Storage and demand response: opposition or complementarity?

In terms of electricity, energy efficiency, the emergence of intermittent energies (solar, wind), the increasing difficulty of balancing networks, the desire to reduce the peak loads to limit investments in complementary capacities dedicated to these peaks of consumption, have increased the need to manage demand.

Demand side management includes all actions to modify, depending on needs expressed in different ways, either electricity consumed or electricity delivered by the utility’s network.

Among these actions, two have occupied, and still occupy, the front of the stage: demand response and storage. Both contribute to modify or interrupt the electricity delivered by the grid. Some tend to oppose them and put them in competition: are they right? Are these technologies truly competing or complementary?

Demand response is a low-capital technology for a consumer: it allows it to shed one or more loads and to postpone, if possible, their consumption a little later. Its main characteristic is to be perceivable, in most cases, when it does not take the form of modulation of a consumption (variation around a nominal value), by the customer.

Storage, on the other hand, is a solution requiring significant investments. Unlike demand response, the use of storage is not perceptible by the consumer.

Without going into the details of the applications served in priority by either of these technologies, it is therefore easy to reveal significant differences between them. It is easy to understand that they may have their reserved scope and that they are not (always) competing. Are they complementary?

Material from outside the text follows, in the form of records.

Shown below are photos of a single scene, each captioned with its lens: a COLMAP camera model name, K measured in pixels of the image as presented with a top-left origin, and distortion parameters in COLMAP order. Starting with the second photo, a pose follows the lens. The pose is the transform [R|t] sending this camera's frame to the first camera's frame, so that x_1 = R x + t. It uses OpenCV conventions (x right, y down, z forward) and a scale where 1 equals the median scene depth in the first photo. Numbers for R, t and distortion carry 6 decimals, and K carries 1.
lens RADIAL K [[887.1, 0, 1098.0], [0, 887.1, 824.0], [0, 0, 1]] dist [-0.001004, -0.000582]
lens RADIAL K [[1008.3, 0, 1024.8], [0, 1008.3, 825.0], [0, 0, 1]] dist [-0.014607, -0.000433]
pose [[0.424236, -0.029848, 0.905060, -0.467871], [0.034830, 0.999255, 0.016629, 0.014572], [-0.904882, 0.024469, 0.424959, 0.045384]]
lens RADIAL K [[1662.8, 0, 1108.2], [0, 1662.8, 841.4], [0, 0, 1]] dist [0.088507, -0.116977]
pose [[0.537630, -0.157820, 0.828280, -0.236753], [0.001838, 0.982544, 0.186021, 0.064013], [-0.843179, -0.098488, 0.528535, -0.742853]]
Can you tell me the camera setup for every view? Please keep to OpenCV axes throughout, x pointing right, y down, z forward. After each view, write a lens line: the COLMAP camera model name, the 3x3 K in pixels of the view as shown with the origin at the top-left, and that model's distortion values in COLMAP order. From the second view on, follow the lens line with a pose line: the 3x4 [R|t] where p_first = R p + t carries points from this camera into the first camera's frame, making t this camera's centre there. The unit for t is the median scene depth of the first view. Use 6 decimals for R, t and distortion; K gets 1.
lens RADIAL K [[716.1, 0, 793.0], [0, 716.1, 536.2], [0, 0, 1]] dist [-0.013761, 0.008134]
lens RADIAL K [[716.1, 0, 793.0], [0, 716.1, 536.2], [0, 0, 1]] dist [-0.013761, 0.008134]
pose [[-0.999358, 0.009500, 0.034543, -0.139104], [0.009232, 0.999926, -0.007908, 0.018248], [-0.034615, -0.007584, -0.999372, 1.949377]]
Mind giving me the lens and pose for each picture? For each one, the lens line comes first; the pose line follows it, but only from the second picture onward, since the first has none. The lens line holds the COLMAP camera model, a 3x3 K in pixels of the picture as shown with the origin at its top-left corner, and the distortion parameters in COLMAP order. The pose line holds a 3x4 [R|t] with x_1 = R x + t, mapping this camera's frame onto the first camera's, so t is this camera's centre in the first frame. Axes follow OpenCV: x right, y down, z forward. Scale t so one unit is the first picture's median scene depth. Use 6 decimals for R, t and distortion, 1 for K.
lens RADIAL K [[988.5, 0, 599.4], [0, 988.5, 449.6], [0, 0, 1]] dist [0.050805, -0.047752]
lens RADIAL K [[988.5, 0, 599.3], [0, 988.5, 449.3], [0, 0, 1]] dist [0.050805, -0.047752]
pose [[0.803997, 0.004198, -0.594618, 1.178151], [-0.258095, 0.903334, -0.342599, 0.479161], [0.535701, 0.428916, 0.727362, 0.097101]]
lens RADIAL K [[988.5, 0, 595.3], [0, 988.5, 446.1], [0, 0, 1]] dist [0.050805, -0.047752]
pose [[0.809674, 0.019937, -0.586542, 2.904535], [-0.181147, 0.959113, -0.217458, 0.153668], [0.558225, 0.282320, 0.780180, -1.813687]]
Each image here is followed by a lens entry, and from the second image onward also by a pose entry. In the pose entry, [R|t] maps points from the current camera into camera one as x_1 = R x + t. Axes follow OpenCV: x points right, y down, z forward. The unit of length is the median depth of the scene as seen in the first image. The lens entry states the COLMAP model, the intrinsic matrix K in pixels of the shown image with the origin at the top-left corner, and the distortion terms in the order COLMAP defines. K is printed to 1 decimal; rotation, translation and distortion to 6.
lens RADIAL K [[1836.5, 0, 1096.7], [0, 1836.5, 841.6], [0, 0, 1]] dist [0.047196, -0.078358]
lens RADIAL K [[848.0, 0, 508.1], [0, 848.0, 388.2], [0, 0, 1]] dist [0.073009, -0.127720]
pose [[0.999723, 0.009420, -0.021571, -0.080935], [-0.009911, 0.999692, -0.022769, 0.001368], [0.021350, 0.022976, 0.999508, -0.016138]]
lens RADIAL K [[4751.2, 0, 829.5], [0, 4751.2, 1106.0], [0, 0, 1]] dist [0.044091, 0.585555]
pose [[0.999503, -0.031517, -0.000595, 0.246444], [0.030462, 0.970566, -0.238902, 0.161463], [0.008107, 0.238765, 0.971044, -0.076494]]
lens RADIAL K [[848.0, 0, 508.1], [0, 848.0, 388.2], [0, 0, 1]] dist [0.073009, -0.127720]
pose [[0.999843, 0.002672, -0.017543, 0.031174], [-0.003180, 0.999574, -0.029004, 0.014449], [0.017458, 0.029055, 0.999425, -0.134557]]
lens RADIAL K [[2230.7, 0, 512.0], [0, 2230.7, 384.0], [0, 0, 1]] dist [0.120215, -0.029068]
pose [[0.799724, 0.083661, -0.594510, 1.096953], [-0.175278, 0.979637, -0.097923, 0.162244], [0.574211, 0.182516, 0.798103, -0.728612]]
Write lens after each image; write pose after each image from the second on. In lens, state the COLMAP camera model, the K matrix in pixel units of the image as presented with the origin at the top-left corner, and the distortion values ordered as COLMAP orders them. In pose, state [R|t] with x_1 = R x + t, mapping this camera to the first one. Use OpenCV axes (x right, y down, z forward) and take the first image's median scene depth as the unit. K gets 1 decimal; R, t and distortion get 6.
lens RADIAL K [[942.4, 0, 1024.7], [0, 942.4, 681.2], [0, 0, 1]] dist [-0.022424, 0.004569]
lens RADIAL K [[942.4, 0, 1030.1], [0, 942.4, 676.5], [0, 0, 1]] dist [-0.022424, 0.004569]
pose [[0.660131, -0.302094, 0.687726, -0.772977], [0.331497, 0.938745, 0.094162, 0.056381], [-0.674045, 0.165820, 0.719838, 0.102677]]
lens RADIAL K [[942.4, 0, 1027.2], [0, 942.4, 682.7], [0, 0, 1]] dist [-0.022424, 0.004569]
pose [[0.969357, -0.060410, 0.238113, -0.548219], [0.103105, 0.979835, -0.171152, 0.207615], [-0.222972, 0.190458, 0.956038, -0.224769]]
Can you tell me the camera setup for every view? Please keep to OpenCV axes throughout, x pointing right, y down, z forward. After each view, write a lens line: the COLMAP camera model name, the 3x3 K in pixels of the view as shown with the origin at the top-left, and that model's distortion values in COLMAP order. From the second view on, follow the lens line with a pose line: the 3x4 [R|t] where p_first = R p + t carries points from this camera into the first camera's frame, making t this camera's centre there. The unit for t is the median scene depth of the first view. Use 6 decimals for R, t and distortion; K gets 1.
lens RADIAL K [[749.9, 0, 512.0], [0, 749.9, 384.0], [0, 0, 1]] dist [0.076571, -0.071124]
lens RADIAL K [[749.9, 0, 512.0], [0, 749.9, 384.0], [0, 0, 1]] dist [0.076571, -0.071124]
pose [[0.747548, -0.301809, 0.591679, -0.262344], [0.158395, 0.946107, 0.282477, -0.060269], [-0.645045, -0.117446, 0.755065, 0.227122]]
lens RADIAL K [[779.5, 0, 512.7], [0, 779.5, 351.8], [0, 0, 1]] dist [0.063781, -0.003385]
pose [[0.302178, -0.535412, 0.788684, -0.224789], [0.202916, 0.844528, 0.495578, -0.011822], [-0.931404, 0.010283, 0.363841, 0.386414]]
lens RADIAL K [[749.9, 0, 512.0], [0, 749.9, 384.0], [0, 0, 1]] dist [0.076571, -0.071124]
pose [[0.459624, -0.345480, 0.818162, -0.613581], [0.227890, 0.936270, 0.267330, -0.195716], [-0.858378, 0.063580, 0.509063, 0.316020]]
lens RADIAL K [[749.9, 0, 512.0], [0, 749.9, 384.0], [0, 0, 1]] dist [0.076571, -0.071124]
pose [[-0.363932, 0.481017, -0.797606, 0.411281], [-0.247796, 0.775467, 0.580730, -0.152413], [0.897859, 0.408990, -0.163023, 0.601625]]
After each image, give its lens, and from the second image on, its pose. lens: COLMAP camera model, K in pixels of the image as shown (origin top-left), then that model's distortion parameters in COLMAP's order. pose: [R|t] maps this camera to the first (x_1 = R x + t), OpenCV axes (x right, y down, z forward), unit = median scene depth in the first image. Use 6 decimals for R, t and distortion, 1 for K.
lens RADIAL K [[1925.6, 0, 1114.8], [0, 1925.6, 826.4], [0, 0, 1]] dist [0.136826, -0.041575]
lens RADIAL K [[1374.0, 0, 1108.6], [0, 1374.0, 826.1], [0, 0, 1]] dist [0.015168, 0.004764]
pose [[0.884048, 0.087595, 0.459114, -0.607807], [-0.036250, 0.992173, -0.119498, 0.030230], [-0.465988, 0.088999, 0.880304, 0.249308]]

An example shows that this can be the case: a photovoltaic solar energy production can participate in the balancing of the network via the tertiary reserve by being shed at the request of the TSO, the manager of this balance.Associated with a storage capacity, this same solar energy production can capture much higher remuneration by participating in the balance mechanism via the primary reserve.

I do not mean, however, that such an combination is profitable under current market conditions, but it is clear that both technologies have here a complementary field, already tested by energy providers, that the future will allow certainly to exploit in a profitable way.